Directive 1:
Echo the passage of the post on loose index scans in PostgreSQL that begins at the words "Here is my version, working" and stops after "the first column.".

Text block Start Marker

Loose Index Scan aka Skip Scan in PostgreSQL 🐘🚀
Franck Pachot
Posted on July 26, 2022
In a previous post, I was looking at the solutions proposed by @ryanbooz in his Select the Most Recent Record (of Many Items) With PostgreSQL , and how they map to YugabyteDB. Ryan works with Timescale which implements Index Skip Scan transparently for a DISTINCT ON (truck_id). He mentions the PostgreSQL alternative with Recursive CTE documented as Loose indexscan but also that the biggest drawback with this approach is that it's much more difficult to return multiple columns of data. This shows a DISTINCT returning only one column.
Here is my version, working with additional columns, for the fastest answer to the Most recent record (of many items) when you have the right index.
I'm creating the same tables as in the previous post (and Ryan Booz article):
drop table truck_readings;
create table truck_readings (
truck_id bigint
,ts timestamptz
,milage int
,primary key(truck_id, ts)
);
I am using YugabyteDB here, open-source distributed SQL database which is compatible with PostgreSQL. The syntax is the same but the rows are distributed, by default, by hash on the first column.
I insert some rows: ten thousand readings for each of the two thousand trucks.
with trucks as (select generate_series(1,2000) truck_id)
insert into truck_readings(truck_id, ts, milage)
select truck_id, now() -
interval '1 second' * generate_series(1,10000)
, 42 from trucks;
analyze truck_readings;
At this point, to get the last reading for each truck, we have the same solutions as in the previous post. A list of trucks helps, and maintaining the last value by a trigger is one efficient solution.

Text block End Marker
Data in this exercise Start Marker

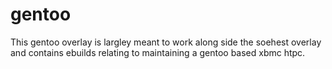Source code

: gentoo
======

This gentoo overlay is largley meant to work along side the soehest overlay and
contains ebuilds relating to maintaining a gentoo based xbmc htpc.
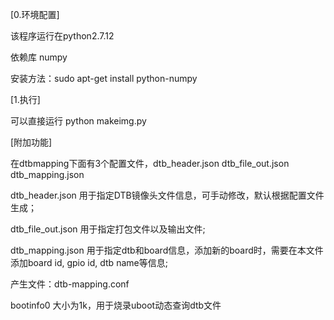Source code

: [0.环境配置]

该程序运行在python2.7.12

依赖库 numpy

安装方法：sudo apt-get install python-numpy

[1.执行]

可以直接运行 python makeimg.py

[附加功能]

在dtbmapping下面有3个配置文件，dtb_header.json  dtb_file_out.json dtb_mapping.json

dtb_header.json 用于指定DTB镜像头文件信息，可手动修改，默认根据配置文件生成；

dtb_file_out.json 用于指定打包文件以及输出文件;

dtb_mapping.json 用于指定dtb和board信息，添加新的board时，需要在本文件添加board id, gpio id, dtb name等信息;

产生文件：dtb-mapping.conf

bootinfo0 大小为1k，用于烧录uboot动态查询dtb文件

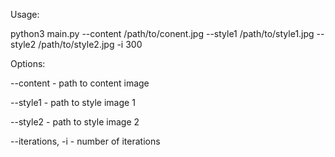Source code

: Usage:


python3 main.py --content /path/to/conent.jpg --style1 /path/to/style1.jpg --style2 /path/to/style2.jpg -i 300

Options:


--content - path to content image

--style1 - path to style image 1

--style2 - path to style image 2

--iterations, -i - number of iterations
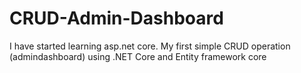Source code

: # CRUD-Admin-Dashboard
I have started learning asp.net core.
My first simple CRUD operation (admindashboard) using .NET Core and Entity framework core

Data in this exercise End Marker

Directive 2:
In the records, switch "learning" to "studying" in the lines that begin at the line containing "--style2 - path to style image 2" and run through the end of the records, leaving everything else unchanged. Give back only those lines, and omit the pictures.

Written answer 1:
Here is my version, working with additional columns, for the fastest answer to the Most recent record (of many items) when you have the right index.
I'm creating the same tables as in the previous post (and Ryan Booz article):
drop table truck_readings;
create table truck_readings (
truck_id bigint
,ts timestamptz
,milage int
,primary key(truck_id, ts)
);
I am using YugabyteDB here, open-source distributed SQL database which is compatible with PostgreSQL. The syntax is the same but the rows are distributed, by default, by hash on the first column.

Written answer 2:
--style2 - path to style image 2

--iterations, -i - number of iterations
Source code

: # CRUD-Admin-Dashboard
I have started studying asp.net core.
My first simple CRUD operation (admindashboard) using .NET Core and Entity framework core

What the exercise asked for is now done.